Sylvain Morey Chassagne-Montrachet Blanc 2019
About the wine:
Made from two parcels just below the village (Meix Goudard and Les Pierres) and comprising just .21 hectares between the two of them, this wine in its total production is just a bit more than 100 cases a year. Elevage is done in barrel, with about 25% being new. About 25 cases a year are available for the US market.
• Appellation: AOC Chassagne-Montrachet
• Encépagement: Chardonnay (100%)
In The Vineyard:
• Parcel Names, Slopes, and Locations: From .47 ha (11 ouvrées) of vines in La Bergerie lieu-dit, .11 ha in the Petit Clos lieu-dit, and .11 ha in the Pierres lieu-dit, all surrounding Chassagne.

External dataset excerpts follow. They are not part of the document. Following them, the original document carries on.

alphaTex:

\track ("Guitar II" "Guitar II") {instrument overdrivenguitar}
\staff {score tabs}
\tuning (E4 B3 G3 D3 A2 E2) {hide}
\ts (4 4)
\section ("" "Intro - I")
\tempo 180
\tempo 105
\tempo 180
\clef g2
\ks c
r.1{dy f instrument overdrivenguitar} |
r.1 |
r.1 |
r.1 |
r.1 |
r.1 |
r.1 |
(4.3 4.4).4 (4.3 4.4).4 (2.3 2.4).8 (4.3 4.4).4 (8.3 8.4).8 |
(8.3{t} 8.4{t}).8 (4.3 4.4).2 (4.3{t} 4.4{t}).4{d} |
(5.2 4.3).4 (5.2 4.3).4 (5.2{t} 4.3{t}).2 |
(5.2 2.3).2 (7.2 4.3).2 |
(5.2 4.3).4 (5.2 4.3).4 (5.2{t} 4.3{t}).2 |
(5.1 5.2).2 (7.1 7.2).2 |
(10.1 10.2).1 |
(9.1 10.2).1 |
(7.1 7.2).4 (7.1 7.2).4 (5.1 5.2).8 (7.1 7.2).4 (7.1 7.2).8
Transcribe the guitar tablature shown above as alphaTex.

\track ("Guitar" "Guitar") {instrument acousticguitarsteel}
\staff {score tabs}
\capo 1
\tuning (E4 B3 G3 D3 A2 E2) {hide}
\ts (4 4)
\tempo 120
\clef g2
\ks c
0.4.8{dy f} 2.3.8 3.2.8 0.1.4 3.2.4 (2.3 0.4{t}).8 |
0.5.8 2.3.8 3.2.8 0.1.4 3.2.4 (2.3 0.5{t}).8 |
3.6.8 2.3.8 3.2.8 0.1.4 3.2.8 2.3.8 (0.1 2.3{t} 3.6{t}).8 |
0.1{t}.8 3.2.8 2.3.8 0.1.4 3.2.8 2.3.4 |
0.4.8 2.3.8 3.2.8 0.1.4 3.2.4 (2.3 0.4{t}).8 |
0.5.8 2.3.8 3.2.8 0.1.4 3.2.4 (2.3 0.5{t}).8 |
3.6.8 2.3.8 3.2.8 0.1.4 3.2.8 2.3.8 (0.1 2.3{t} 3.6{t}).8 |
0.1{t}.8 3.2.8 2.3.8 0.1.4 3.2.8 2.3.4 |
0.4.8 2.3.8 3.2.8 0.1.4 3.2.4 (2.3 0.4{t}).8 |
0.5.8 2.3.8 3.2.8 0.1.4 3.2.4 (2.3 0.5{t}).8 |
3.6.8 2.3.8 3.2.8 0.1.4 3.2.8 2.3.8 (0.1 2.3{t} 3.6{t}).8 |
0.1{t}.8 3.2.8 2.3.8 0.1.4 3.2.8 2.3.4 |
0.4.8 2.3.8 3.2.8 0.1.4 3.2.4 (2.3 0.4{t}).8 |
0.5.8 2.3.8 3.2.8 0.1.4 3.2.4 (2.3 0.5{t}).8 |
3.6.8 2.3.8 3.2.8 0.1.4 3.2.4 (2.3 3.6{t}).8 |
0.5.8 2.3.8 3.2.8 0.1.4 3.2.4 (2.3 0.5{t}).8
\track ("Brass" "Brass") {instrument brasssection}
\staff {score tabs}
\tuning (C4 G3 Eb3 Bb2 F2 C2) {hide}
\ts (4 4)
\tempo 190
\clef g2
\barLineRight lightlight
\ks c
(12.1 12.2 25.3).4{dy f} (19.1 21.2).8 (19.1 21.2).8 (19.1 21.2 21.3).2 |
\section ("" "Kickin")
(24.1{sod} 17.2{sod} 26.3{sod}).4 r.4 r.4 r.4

• Soil Types and Compositions: Limestone-clay
• Vine Age, Training, and Density: Trained in Guyot and planted in 1959, 1974, and 1997 at 10,000 vines/ha • Average Yields: 55 hl/ha
• Average Harvest Date and Type: Manual harvest, early-mid September
In The Cellar:
• Fermentation: Wine ferments spontaneously in 350-l oak barrels (20% new)
• Pressing: Pneumatic, whole-cluster direct pressing
• Time on Lees: Wine remains on its lees until assemblage prior to bottling
• Malolactic Fermentation: Spontaneous, in barrel in the spring
• Élevage: 16 months in 350-l oak barrels (20% new) followed by 2 months in stainless-steel tanks
• Press Wine: Blended after pressing
• Fining and Filtration: Fined with Casein and unfiltered
• Sulfur: Applied at harvest, during élevage, and at bottling, 20-25 mg/l free
In The Glass:
The Domaine’s village Chassagne comes from Les Pierres, Le Pe- tit Clos, and, since 2017, La Bergerie. La Bergerie contributes acidic structure and freshness to the ripe and rich fruit from Le Petit Clos. Les Pierres, located further down on the plain, brings power and concentration. The blend of these three sites allows the taster complete view of Chassagne’s terroir, one that gives round, powerful yet tense wines of great longevity.
About the producer:
Two of the hallmarks of Burgundy are the minuscule size and the fractured distribution of the small domains that line the Cote d’Or. Centuries of division by inheritance and often family discord have fractured once-larger land holdings into microscopic parcels. Domains have become so small (and their fractured holding so atomic) that it is has become doubtful how these domains can continue to be passed down to the next generation. In the case of Domaine Sylvain Morey, this difficult tradition continues with the dissolution of Domaine Jean-Marc Morey. Jean-Marc’s son Sylvain and his sister Caroline split their father’s holdings in 2014, making this already small family domaine much smaller. (Domaine Jean-Marc Morey was founded in 1981 when Domaine Albert Morey was split between his two sons Jean-Marc and Bernard.) We feel fortunate to continue our relationship with these familiar family parcels, however small they may be, through the impressive and thoughtful work of Sylvain.